A.M. Klein: Poems Analysis

“The Cripples”

The cripples in A.M Klein’s “The Cripples” are endeavoring to come to terms with their incapacity. The cripples appeal to religion when they yield self-mortification that is evident in the phrase “the knobs of penance”. According to the cripples’ religious conviction, their disability is a ramification of sin; hence, repenting can guarantee them spiritual surgery.

The image of the sparrows connotes the defenselessness of the cripples. The cripples, through their actions, concede that their well-being and healing is contingent on God’s absolution which also subject to the cripples’ credence.

Also, the cripples anticipate that orthopaedic surgery can extinguish their incapacitation as evidenced in the lines: “they know, they know, that suddenly their cares and /orthopaedics will fall from them, and they will stand whole again.” These lines, which appear in the last stanza of “The Cripples”underscore the quintessence of physical surgery which is the converse of the spiritual surgery explored in the first five stanzas of the poem.

Accordingly, the main binary framework in “The Cripples” is Spiritual Surgery/Physical Surgery. God discharges the spiritual surgery which is invisible whereas the orthopaedics enact the physical surgery which makes it practicable for the cripples to shift position in the absence of ‘crutches’ and ‘wheelchairs.’

"Indian Reservation: Caughnawaga"

In the first stanza of “Indian Reservation-Caughnawaga”, the speaker hints at the diminution of the Native Indian culture using rhetorical questions that begin with the word “where”. Some of the cultural ingredients that cannot be traced, based on the rhetorical questions, include the braves, the ‘monosyllabic chiefs’, the tribes, the and ‘Aesop animals’. The untraceability of these critical components of the Native Indian culture means that the Native Indians, at Caughnawaga, have given up their distinctive, orthodox culture.

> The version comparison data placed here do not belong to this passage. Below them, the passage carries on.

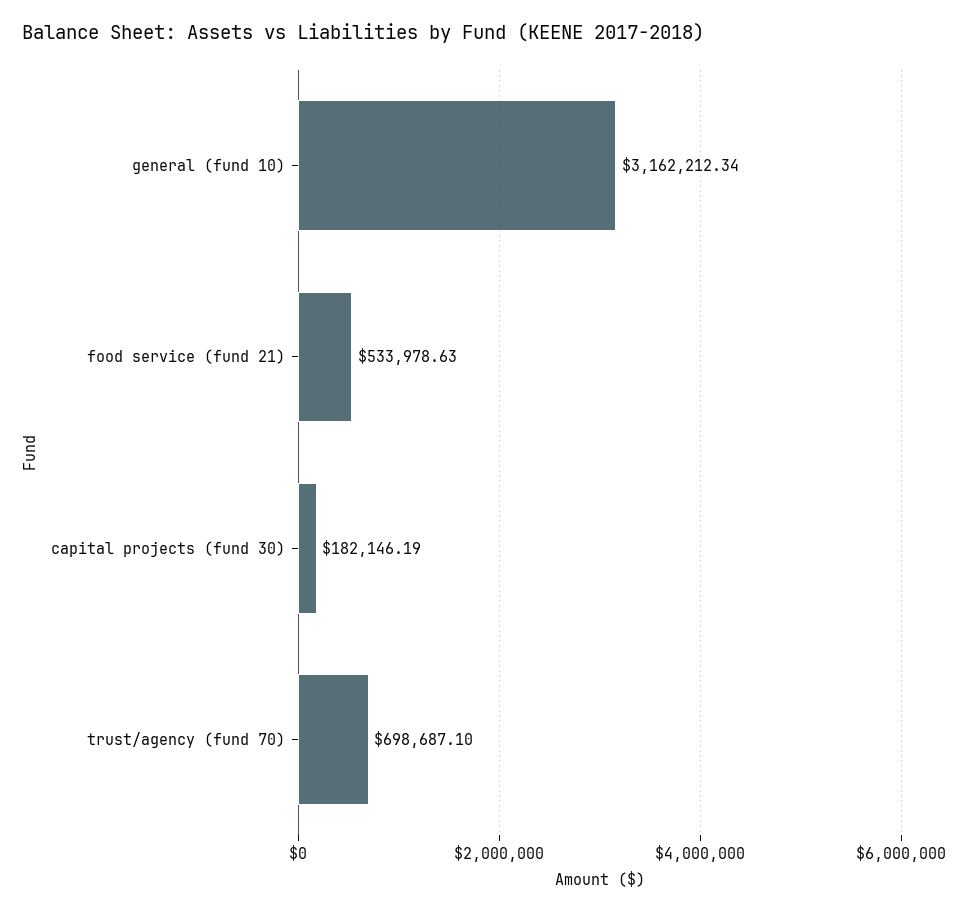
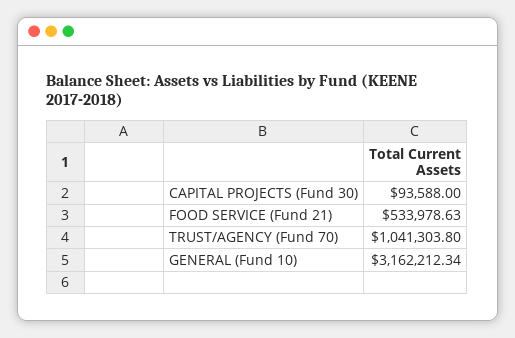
  {
    "general (fund 10)": 3162212.34,
    "food service (fund 21)": 533978.63,
-   "capital projects (fund 30)": 182146.19,
+   "capital projects (fund 30)": 93588,
-   "trust/agency (fund 70)": 698687.1
+   "trust/agency (fund 70)": 1041303.8
  }

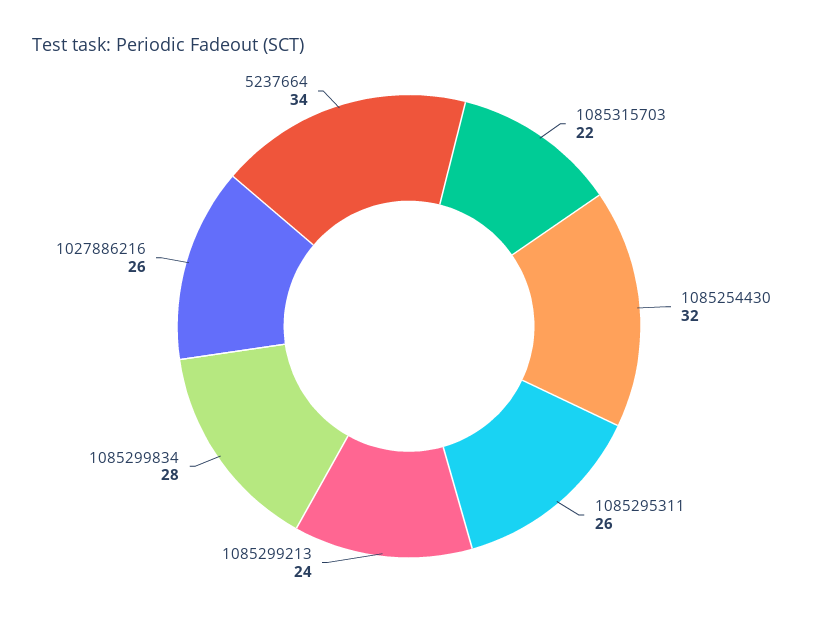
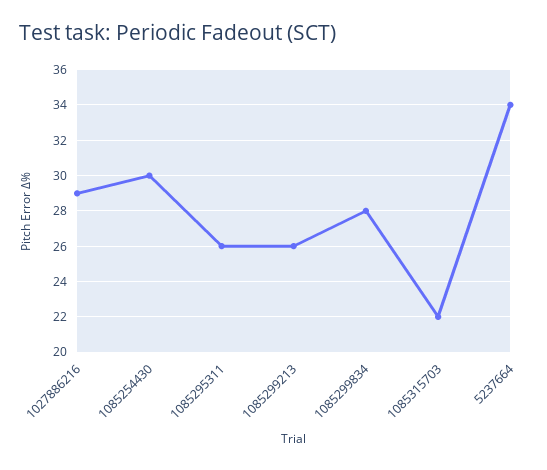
  {
    "1085315703": 22,
-   "1085254430": 32,
+   "1085254430": 30,
    "1085295311": 26,
-   "1085299213": 24,
+   "1085299213": 26,
    "1085299834": 28,
-   "1027886216": 26,
+   "1027886216": 29,
    "5237664": 34
  }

Besides, the vending of Native Indian artefacts in the shops amounts to cultural appropriation. Native Indian culture is indispensable; accordingly, commercializing it amounts to undervaluation which is deleterious to the continuous thriving of the culture. The commodification of the culture means that, the Native Indians trade the culture for monetary gain; thus, they to lead an authentic life through the commodified culture.